▶ PROBLEM TO SOLVE:
From the data below, return only the lines from the one with "Was wann wo" through the one with "k Panama, gemeldet.", exact and inclusive, with pictures left out.

##############################

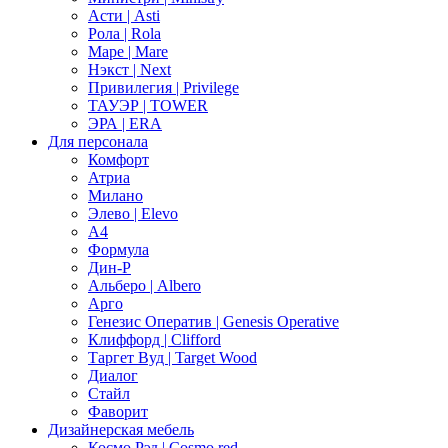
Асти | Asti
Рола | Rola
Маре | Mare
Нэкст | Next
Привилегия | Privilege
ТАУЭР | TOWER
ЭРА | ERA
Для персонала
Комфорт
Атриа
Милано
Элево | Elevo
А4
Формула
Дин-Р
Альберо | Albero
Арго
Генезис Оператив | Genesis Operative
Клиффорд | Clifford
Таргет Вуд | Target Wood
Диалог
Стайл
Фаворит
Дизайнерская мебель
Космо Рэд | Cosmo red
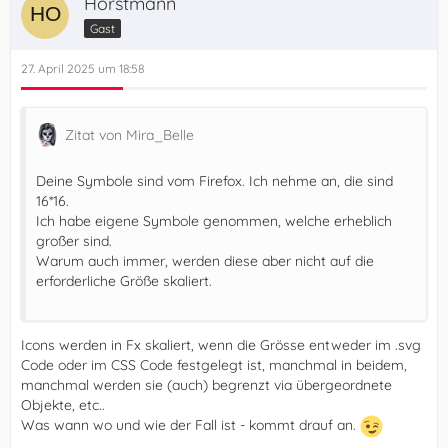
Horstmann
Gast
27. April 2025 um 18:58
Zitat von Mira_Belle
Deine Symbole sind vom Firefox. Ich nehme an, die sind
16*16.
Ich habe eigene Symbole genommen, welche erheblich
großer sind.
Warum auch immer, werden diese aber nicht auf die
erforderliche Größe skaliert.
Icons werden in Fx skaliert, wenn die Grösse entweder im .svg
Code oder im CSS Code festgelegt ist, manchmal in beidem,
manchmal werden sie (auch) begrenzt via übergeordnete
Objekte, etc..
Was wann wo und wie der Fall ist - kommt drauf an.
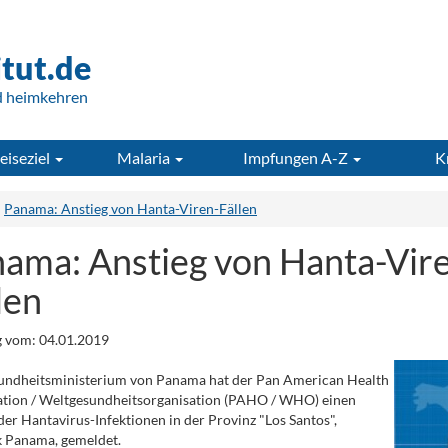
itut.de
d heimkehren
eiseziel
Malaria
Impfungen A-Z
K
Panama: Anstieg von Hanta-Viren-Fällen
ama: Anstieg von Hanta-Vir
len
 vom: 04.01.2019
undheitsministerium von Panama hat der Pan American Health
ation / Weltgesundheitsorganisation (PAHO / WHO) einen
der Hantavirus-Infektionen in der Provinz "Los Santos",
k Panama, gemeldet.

##############################

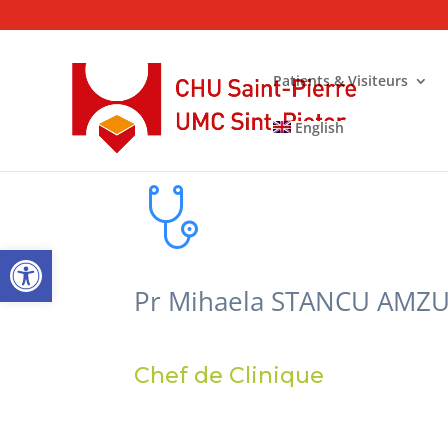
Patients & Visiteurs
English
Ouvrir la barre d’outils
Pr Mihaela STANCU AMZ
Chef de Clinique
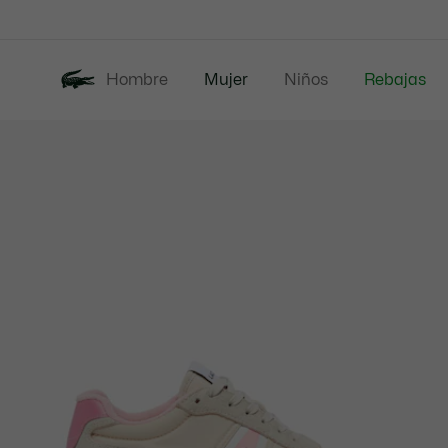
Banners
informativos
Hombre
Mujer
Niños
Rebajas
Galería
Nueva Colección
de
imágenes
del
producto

##############################

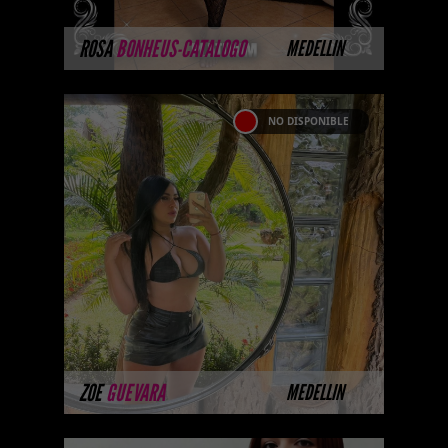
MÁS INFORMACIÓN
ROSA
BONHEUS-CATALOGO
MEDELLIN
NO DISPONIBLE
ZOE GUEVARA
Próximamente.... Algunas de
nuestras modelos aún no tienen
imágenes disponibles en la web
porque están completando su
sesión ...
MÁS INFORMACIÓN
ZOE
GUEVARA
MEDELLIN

##############################

▶ WRITTEN RESPONSE:
Was wann wo und wie der Fall ist - kommt drauf an.
itut.de
d heimkehren
eiseziel
Malaria
Impfungen A-Z
K
Panama: Anstieg von Hanta-Viren-Fällen
ama: Anstieg von Hanta-Vir
len
 vom: 04.01.2019
undheitsministerium von Panama hat der Pan American Health
ation / Weltgesundheitsorganisation (PAHO / WHO) einen
der Hantavirus-Infektionen in der Provinz "Los Santos",
k Panama, gemeldet.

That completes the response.